To me, this was not a very satisfying answer. It’s like saying, well, it works in simple cases and when you’re lucky.

In ObjectStore, there were data structures much more complicated than tables. Indeed, ObjectStore could store anything that you can express in your programming languages (C++ or Java). We didn’t see any way to something analogous. We got away with using ACID because the sweet spot for ObjectStore wasn’t applications doing fine-grained interleaving.

Who Casts the First Stone?

The ACID transaction abstraction provides an excellent separation of concerns. It’s true that the NoSQL stores, with their “eventual consistency” properties, or their “return many possibly-different values” API’s, force the application to live with weaker guarantees than ACID. But so do the real relational database systems. Academic papers or commercial white papers that criticize the NoSQL data stores for not providing ACID should be fair: in the real world, nobody who cares about fine-grained concurrency is providing ACID guarantees.

Addendum of Nov 8, 2010

One of ITA’s very knowlegable Oracle experts pointed out some things that some issues that I should have discussed.

I should have mentioned that using Oracle’s “read committed” isolation, you do get repeatable reads within a single SQL query. When writing software that uses relational databases, it’s good to do as much as you can within a single query, rather than doing many queries as part of an imperative flow of control. All other things being equal, declarative code is better than imperative code. It is much easier for a person to reason about, which makes code clearer and easier to understand. Also, it makes code easier for a computer to understand. Writing an optimizer for imperative code is harder than writing one for declarative code.

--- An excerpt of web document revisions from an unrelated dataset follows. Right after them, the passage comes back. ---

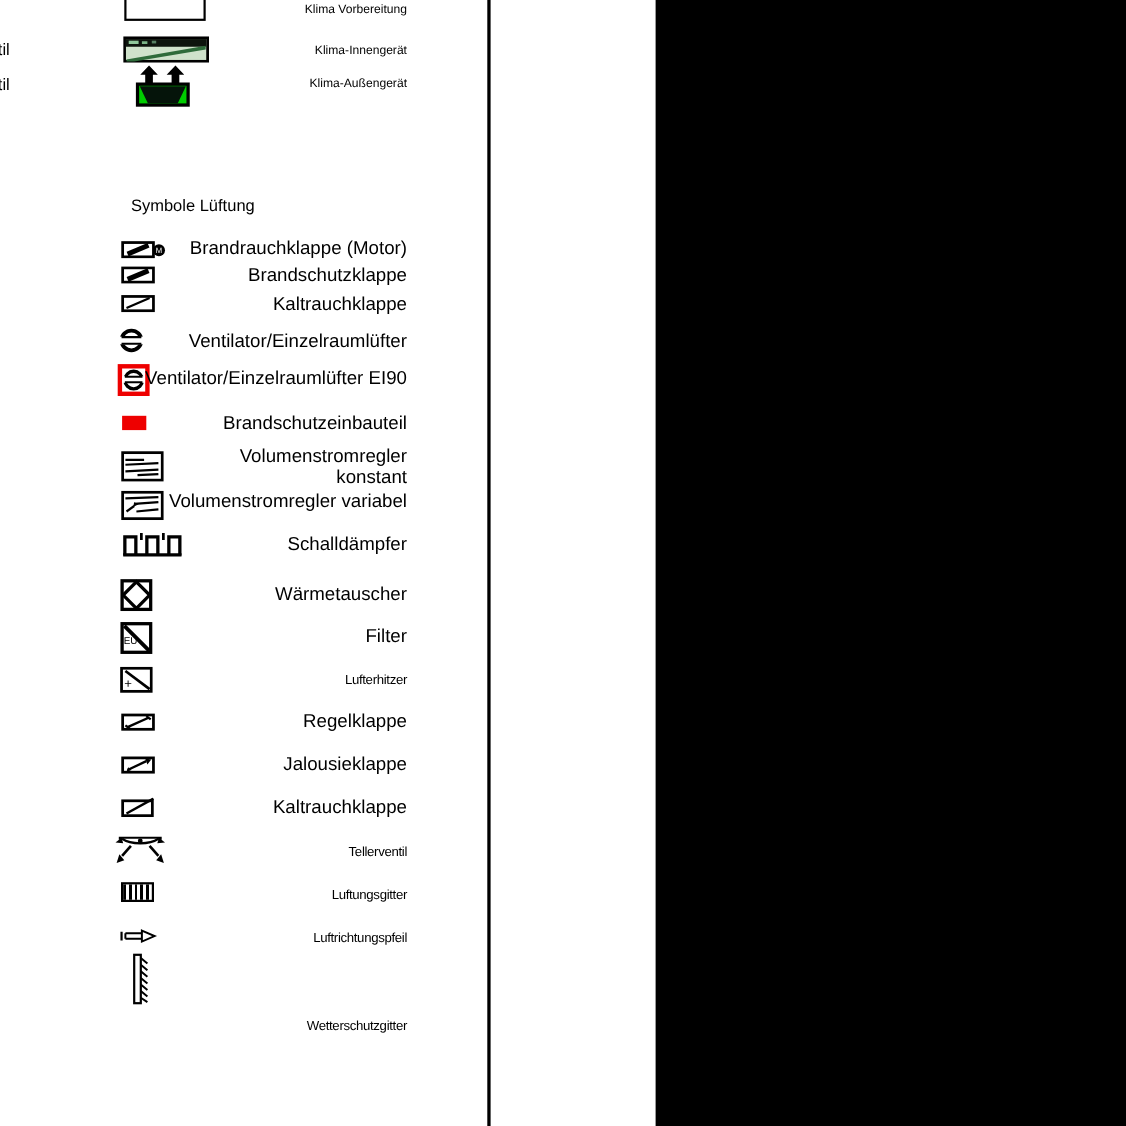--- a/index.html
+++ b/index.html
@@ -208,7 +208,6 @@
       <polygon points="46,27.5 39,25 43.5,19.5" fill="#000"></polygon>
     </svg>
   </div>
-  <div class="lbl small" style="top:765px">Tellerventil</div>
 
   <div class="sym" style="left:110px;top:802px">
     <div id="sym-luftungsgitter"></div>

Our expert tells me that sometimes programmers, who are generally trained in, and experienced with, imperative coding, will sometimes write programs that do one query after another, when it could have been done in a single query. To be sure, to do it in a single query can require you to learn morea bout SQL. But if you’re using a relational database that uses SQL, you really ought to learn that stuff. If you are using a tool, you should learn to use it.

Of course, not all situations allow you to take a transaction and make it only need one SQL statement. But if you can do that, you get transaction guarantees that are much closer to ACID. (It’s still not precisely ACID due to the so-called “phantom” scenario, but I will cut Oracle slack for that since it’s hard to solve in their architecture.)

However, I’ll add that one of the criticisms of the “NoSQL” data stores that the relational experts make is that they can only do one operation in a query. While that is true, and it is a disadvantage, it’s also true that if you use Oracle, your transaction has better properties if it only performs one operation (query) per transaction. That’s not an apples-to-apples comparison (traditional RDBMS’s are capable of doing multi-query transactions, but it’s something to think about.